Sur ce, il tend à Peter une assiette avec deux lamelles de blanc de dinde. Peter tire vers lui le saladier de pommes de terre au four. Pour un peu, il regretterait les vendredis soir au pub.
— J’étais couverte de bleus, lance Cathy d’un ton de reproche.
— Oui, sur les fesses, s’esclaffe Rod.
Peter garde une cicatrice à la jambe d’un accident survenu en cours de gym au lycée. De fameux boute-en-train, ces profs d’E.P.S. Il attend que tout le monde soit servi pour noyer son assiette de sauce. Puis il passe la saucière à Rod.

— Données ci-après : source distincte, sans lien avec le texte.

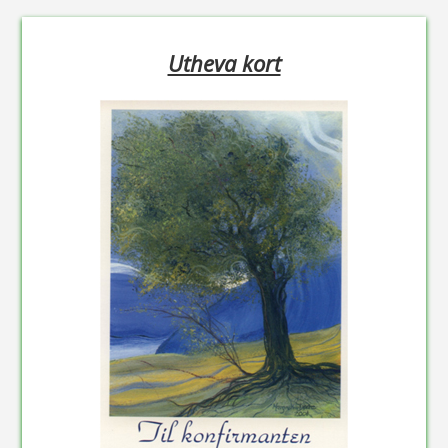
Utheva kort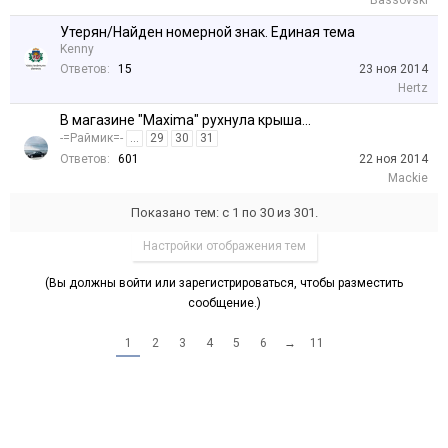
Bassovski
Утерян/Найден номерной знак. Единая тема
Kenny
Ответов:
15
23 ноя 2014
Hertz
В магазине "Maxima" рухнула крыша...
-=Раймик=-
...
29
30
31
Ответов:
601
22 ноя 2014
Mackie
Показано тем: с 1 по 30 из 301.
Настройки отображения тем
(Вы должны войти или зарегистрироваться, чтобы разместить
сообщение.)
1
2
3
4
5
6
→
11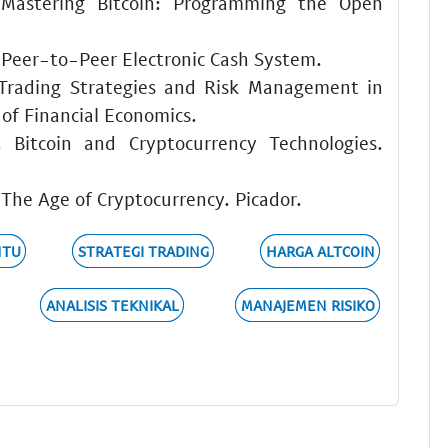
Mastering Bitcoin: Programming the Open
 Peer-to-Peer Electronic Cash System.
 Trading Strategies and Risk Management in
of Financial Economics.
 Bitcoin and Cryptocurrency Technologies.
. The Age of Cryptocurrency. Picador.
NTU
STRATEGI TRADING
HARGA ALTCOIN
ANALISIS TEKNIKAL
MANAJEMEN RISIKO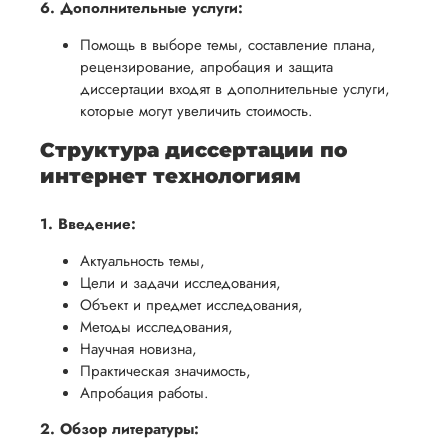
6. Дополнительные услуги:
Помощь в выборе темы, составление плана,
рецензирование, апробация и защита
диссертации входят в дополнительные услуги,
которые могут увеличить стоимость.
Структура диссертации по
интернет технологиям
1. Введение:
Актуальность темы,
Цели и задачи исследования,
Объект и предмет исследования,
Методы исследования,
Научная новизна,
Практическая значимость,
Апробация работы.
2. Обзор литературы: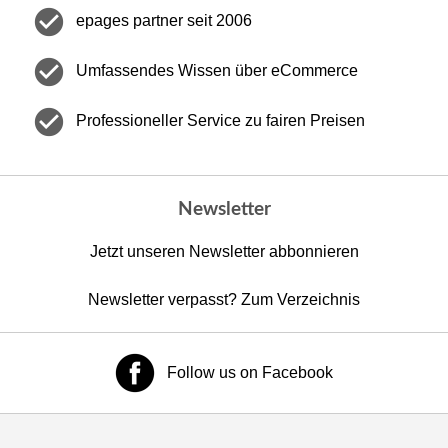
check_circle
epages partner seit 2006
check_circle
Umfassendes Wissen über eCommerce
check_circle
Professioneller Service zu fairen Preisen
Newsletter
Jetzt unseren Newsletter abbonnieren
Newsletter verpasst? Zum Verzeichnis
Follow us on Facebook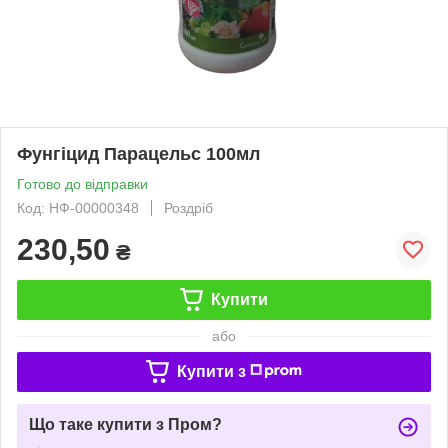
Фунгіцид Парацельс 100мл
Готово до відправки
Код: НФ-00000348
Роздріб
230,50
₴
Купити
або
Купити з
Що таке купити з Пром?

— Non, merci, dit celui-ci. Je n’y ai pas droit.
Peter hésite à demander pourquoi, préfère y renoncer et pousse la saucière vers Cathy. Puis il se tourne vers sa belle-mère, un sourire aux lèvres.
— Et vous, Bunny… Que devenez-vous ?
— Je me suis inscrite à un cours de français le vendredi soir. Il serait temps que je m’y mette !
— Voilà une bonne nouvelle, dit Peter, impressionné. Comme ça, ajoute-t-il à l’intention de Rod, vous vous débrouillez tout seul ce soir-là ?
— Je me fais livrer par Food Food, grogne Rod.
Peter rit.
— La dinde est délicieuse, dit Cathy à sa mère.
— Tu es gentille, mon chou. Tu te rappelles la fois où tu as joué la dinde à la kermesse de Noël ? ajoute Bunny avec un sourire.
— Encore une chose que j’ignorais, Cathy, fait Peter en prenant un air étonné. Comment se débrouillait-elle, Rod ?
— Je n’en sais rien. Je n’y suis pas allé. Passer la soirée à regarder les gamins déguisés en volailles, très peu pour moi.
— Quand même, c’était votre fille, objecte Peter, regrettant aussitôt ses paroles.
Pendant que Rod se sert des carottes, Peter se fait la réflexion que s’il avait eu un fils, il aurait sans doute moins rechigné à aller le voir disputer un match de championnat.
— Papa n’a jamais fait beaucoup de cas des enfants, dit Cathy d’un ton neutre.
Rod acquiesce, comme si elle venait d’énoncer une évidence. Peter presse doucement son pied contre la jambe de Cathy.
4
Le monde traverse deux saisons en six mois. Comment les choses n’évolueraient-elles pas dans le même laps de temps ?
Peter survole le dernier Time qu’il vient de télécharger sur son lecteur : « Nouvelles du monde », « Têtes d’affiche », « Repères »… Naissances, mariages, divorces, décès.
Les étapes d’une vie ne sont pas toutes aussi nettes. Comment rendre compte de la désintégration d’un amour, d’un malaise persistant, de la mort du bonheur ?
Peter songe aux samedis après-midi d’antan, quand ils lisaient ensemble ou regardaient un moment la télé avant de gagner la chambre à coucher…
Il relève la tête en entendant le pas de Cathy dans l’escalier, espérant retrouver la femme qu’il aimait. Mais il reprend aussitôt sa lecture. Il soupire, pas assez fort pour qu’elle entende, juste pour chasser la tristesse.
Un coup d’œil lui a suffi. Elle est vêtue d’un sweat râpé et d’un jean trop large. Pas trace de maquillage. Ses cheveux mal brossés retombent en paquets sur ses épaules. Sans oublier les lunettes.
Nouveau soupir. Elle serait tellement mieux sans ces culs de bouteille en équilibre sur son nez… Mais cela fait une éternité qu’elle a remisé ses verres de contact.
Et cela fait six semaines qu’ils n’ont pas fait l’amour.